Please give back all the records exactly, but keep the pictures out.

Records for the exercise>
——
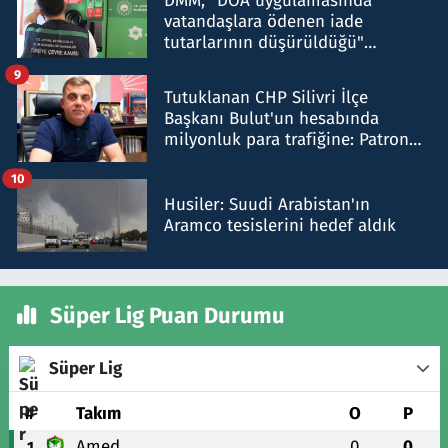
DMM, "DOA uygulamasında
vatandaşlara ödenen iade
tutarlarının düşürüldüğü"
iddiasını yalanladı
9
Tutuklanan CHP Silivri İlçe
Başkanı Bulut'un hesabında
milyonluk para trafiğine: Patron
talimat verdi, ben gönderdim
10
Husiler: Suudi Arabistan'ın
Aramco tesislerini hedef aldık
Süper Lig Puan Durumu
Süper Lig
#
Takım
O
P
Amed
0
0
1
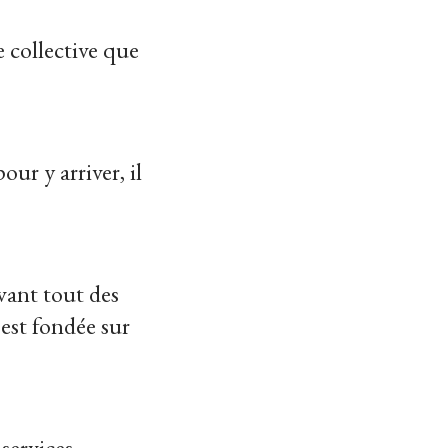
e collective que
ur y arriver, il
vant tout des
est fondée sur
services,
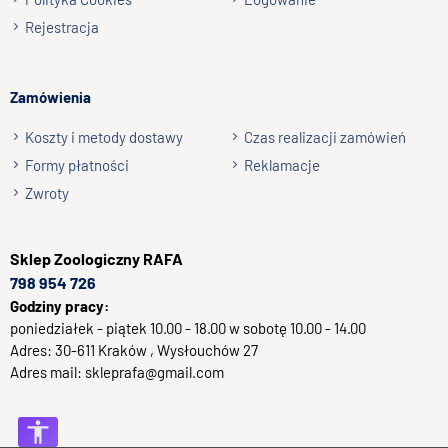
Rejestracja
Zamówienia
Koszty i metody dostawy
Czas realizacji zamówień
Formy płatności
Reklamacje
Zwroty
Sklep
Zoologiczny RAFA
798 954 726
Godziny pracy:
poniedziałek - piątek 10.00 - 18.00 w sobotę 10.00 - 14.00
Adres:
30-611
Kraków
, Wysłouchów 27
Adres mail:
skleprafa@gmail.com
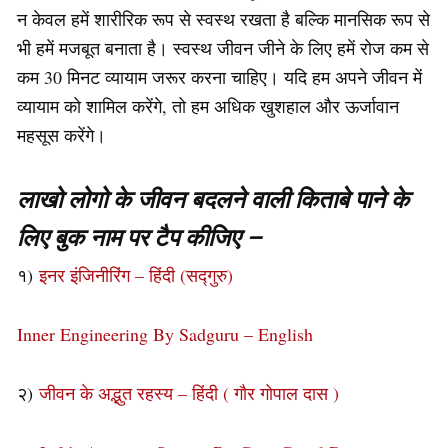
न केवल हमें शारीरिक रूप से स्वस्थ रखता है बल्कि मानसिक रूप से
भी हमें मजबूत बनाता है। स्वस्थ जीवन जीने के लिए हमें रोज कम से
कम 30 मिनट व्यायाम जरूर करना चाहिए। यदि हम अपने जीवन में
व्यायाम को शामिल करेंगे, तो हम अधिक खुशहाल और ऊर्जावान
महसूस करेंगे।
लाखो लोगो के जीवन बदलने वाली किताबे पाने के
लिए बुक नाम पर टैप कीजिए –
१)
इनर इंजिनीरिंग – हिंदी (सद्गुरु)
Inner Engineering By Sadguru – English
२)
जीवन के अद्भुत रहस्य – हिंदी ( गौर गोपाल दास )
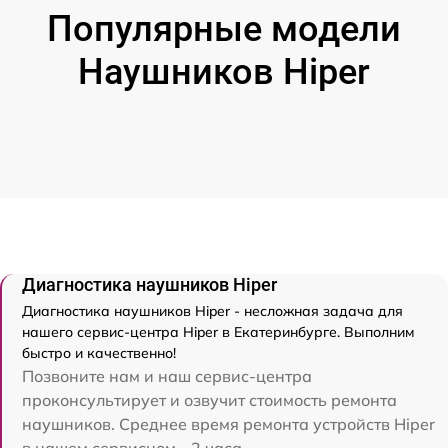
Популярные модели
Наушников Hiper
Диагностика наушников Hiper
Диагностика наушников Hiper - несложная задача для
нашего сервис-центра Hiper в Екатеринбурге. Выполним
быстро и качественно!
Позвоните нам и наш сервис-центра
проконсультирует и озвучит стоимость ремонта
наушников. Среднее время ремонта устройств Hiper
в нашем сервисном - 2 часа.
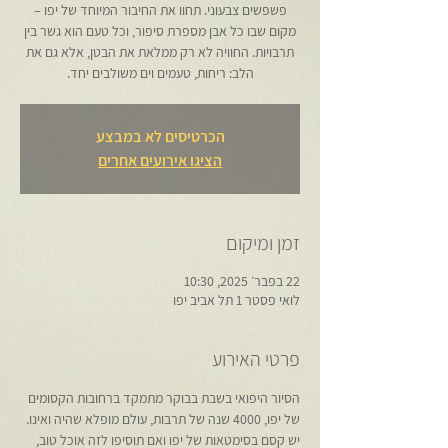
פשפשים צבעוני. תחוו את החיבור המיוחד של יפו –
מקום שבו כל אבן מספרת סיפור, וכל טעם הוא גשר בין
תרבויות. החוויה לא רק ממלאת את הבטן, אלא גם את
הלב: ריחות, טעמים וים משולבים יחד.
הכרטיסים לא במבצע
הציגו אירועים אחרים
זמן ומיקום
22 בפבר׳ 2025, 10:30
לואי פסטר 1 תל אביב יפו
פרטי האירוע
הסיור היפואי בשבת בבוקר מתמקד ברחובות הקסומים 
של יפו, 4000 שנה של תרבות, עולם מופלא שהיה ואינו. 
יש קסם בסימטאות של יפו ואם תוסיפו לזה אוכל טוב, 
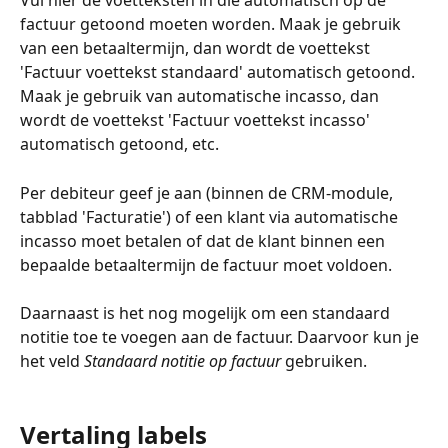
Vul hier de voetteksten in die automatisch op de 
factuur getoond moeten worden. Maak je gebruik 
van een betaaltermijn, dan wordt de voettekst 
'Factuur voettekst standaard' automatisch getoond. 
Maak je gebruik van automatische incasso, dan 
wordt de voettekst 'Factuur voettekst incasso' 
automatisch getoond, etc.
Per debiteur geef je aan (binnen de CRM-module, 
tabblad 'Facturatie') of een klant via automatische 
incasso moet betalen of dat de klant binnen een 
bepaalde betaaltermijn de factuur moet voldoen.
Daarnaast is het nog mogelijk om een standaard 
notitie toe te voegen aan de factuur. Daarvoor kun je 
het veld 
Standaard notitie op factuur
 gebruiken. 
Vertaling labels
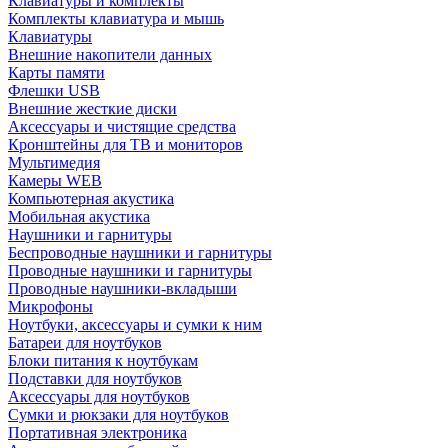
Клавиатуры и комплекты
Комплекты клавиатура и мышь
Клавиатуры
Внешние накопители данных
Карты памяти
Флешки USB
Внешние жесткие диски
Аксессуары и чистящие средства
Кронштейны для ТВ и мониторов
Мультимедия
Камеры WEB
Компьютерная акустика
Мобильная акустика
Наушники и гарнитуры
Беспроводные наушники и гарнитуры
Проводные наушники и гарнитуры
Проводные наушники-вкладыши
Микрофоны
Ноутбуки, аксессуары и сумки к ним
Батареи для ноутбуков
Блоки питания к ноутбукам
Подставки для ноутбуков
Аксессуары для ноутбуков
Сумки и рюкзаки для ноутбуков
Портативная электроника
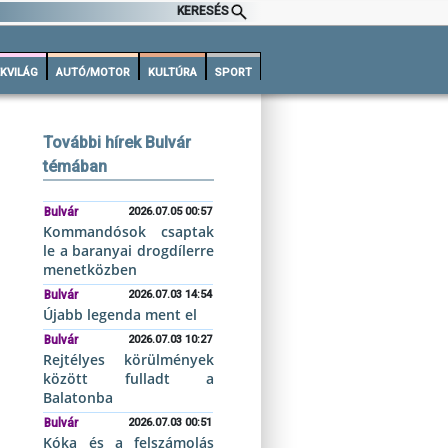
KERESÉS
KVILÁG
AUTÓ/MOTOR
KULTÚRA
SPORT
További hírek Bulvár
témában
Bulvár
2026.07.05 00:57
Kommandósok csaptak
le a baranyai drogdílerre
menetközben
Bulvár
2026.07.03 14:54
Újabb legenda ment el
Bulvár
2026.07.03 10:27
Rejtélyes körülmények
között fulladt a
Balatonba
Bulvár
2026.07.03 00:51
Kóka és a felszámolás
——
Your solution>
DMM, "DOA uygulamasında
vatandaşlara ödenen iade
tutarlarının düşürüldüğü"
iddiasını yalanladı
9
Tutuklanan CHP Silivri İlçe
Başkanı Bulut'un hesabında
milyonluk para trafiğine: Patron
talimat verdi, ben gönderdim
10
Husiler: Suudi Arabistan'ın
Aramco tesislerini hedef aldık
Süper Lig Puan Durumu
Süper Lig
#
Takım
O
P
Amed
0
0
1
e collective que
ur y arriver, il
vant tout des
est fondée sur
services,
Rejestracja
Zamówienia
Koszty i metody dostawy
Czas realizacji zamówień
Formy płatności
Reklamacje
Zwroty
Sklep
Zoologiczny RAFA
798 954 726
Godziny pracy:
poniedziałek - piątek 10.00 - 18.00 w sobotę 10.00 - 14.00
Adres:
30-611
Kraków
, Wysłouchów 27
Adres mail:
skleprafa@gmail.com
न केवल हमें शारीरिक रूप से स्वस्थ रखता है बल्कि मानसिक रूप से
भी हमें मजबूत बनाता है। स्वस्थ जीवन जीने के लिए हमें रोज कम से
कम 30 मिनट व्यायाम जरूर करना चाहिए। यदि हम अपने जीवन में
व्यायाम को शामिल करेंगे, तो हम अधिक खुशहाल और ऊर्जावान
महसूस करेंगे।
लाखो लोगो के जीवन बदलने वाली किताबे पाने के
लिए बुक नाम पर टैप कीजिए –
१)
इनर इंजिनीरिंग – हिंदी (सद्गुरु)
Inner Engineering By Sadguru – English
२)
जीवन के अद्भुत रहस्य – हिंदी ( गौर गोपाल दास )
Популярные модели
Наушников Hiper
Диагностика наушников Hiper
Диагностика наушников Hiper - несложная задача для
нашего сервис-центра Hiper в Екатеринбурге. Выполним
быстро и качественно!
Позвоните нам и наш сервис-центра
проконсультирует и озвучит стоимость ремонта
наушников. Среднее время ремонта устройств Hiper
в нашем сервисном - 2 часа.
פשפשים צבעוני. תחוו את החיבור המיוחד של יפו –
מקום שבו כל אבן מספרת סיפור, וכל טעם הוא גשר בין
תרבויות. החוויה לא רק ממלאת את הבטן, אלא גם את
הלב: ריחות, טעמים וים משולבים יחד.
הכרטיסים לא במבצע
הציגו אירועים אחרים
זמן ומיקום
22 בפבר׳ 2025, 10:30
לואי פסטר 1 תל אביב יפו
פרטי האירוע
הסיור היפואי בשבת בבוקר מתמקד ברחובות הקסומים 
של יפו, 4000 שנה של תרבות, עולם מופלא שהיה ואינו. 
יש קסם בסימטאות של יפו ואם תוסיפו לזה אוכל טוב, 
Vul hier de voetteksten in die automatisch op de 
factuur getoond moeten worden. Maak je gebruik 
van een betaaltermijn, dan wordt de voettekst 
'Factuur voettekst standaard' automatisch getoond. 
Maak je gebruik van automatische incasso, dan 
wordt de voettekst 'Factuur voettekst incasso' 
automatisch getoond, etc.
Per debiteur geef je aan (binnen de CRM-module, 
tabblad 'Facturatie') of een klant via automatische 
incasso moet betalen of dat de klant binnen een 
bepaalde betaaltermijn de factuur moet voldoen.
Daarnaast is het nog mogelijk om een standaard 
notitie toe te voegen aan de factuur. Daarvoor kun je 
het veld 
Standaard notitie op factuur
 gebruiken. 
Vertaling labels
Клавиатуры и комплекты
Комплекты клавиатура и мышь
Клавиатуры
Внешние накопители данных
Карты памяти
Флешки USB
Внешние жесткие диски
Аксессуары и чистящие средства
Кронштейны для ТВ и мониторов
Мультимедия
Камеры WEB
Компьютерная акустика
Мобильная акустика
Наушники и гарнитуры
Беспроводные наушники и гарнитуры
Проводные наушники и гарнитуры
Проводные наушники-вкладыши
Микрофоны
Ноутбуки, аксессуары и сумки к ним
Батареи для ноутбуков
Блоки питания к ноутбукам
Подставки для ноутбуков
Аксессуары для ноутбуков
Сумки и рюкзаки для ноутбуков
Портативная электроника
KERESÉS
KVILÁG
AUTÓ/MOTOR
KULTÚRA
SPORT
További hírek Bulvár
témában
Bulvár
2026.07.05 00:57
Kommandósok csaptak
le a baranyai drogdílerre
menetközben
Bulvár
2026.07.03 14:54
Újabb legenda ment el
Bulvár
2026.07.03 10:27
Rejtélyes körülmények
között fulladt a
Balatonba
Bulvár
2026.07.03 00:51
Kóka és a felszámolás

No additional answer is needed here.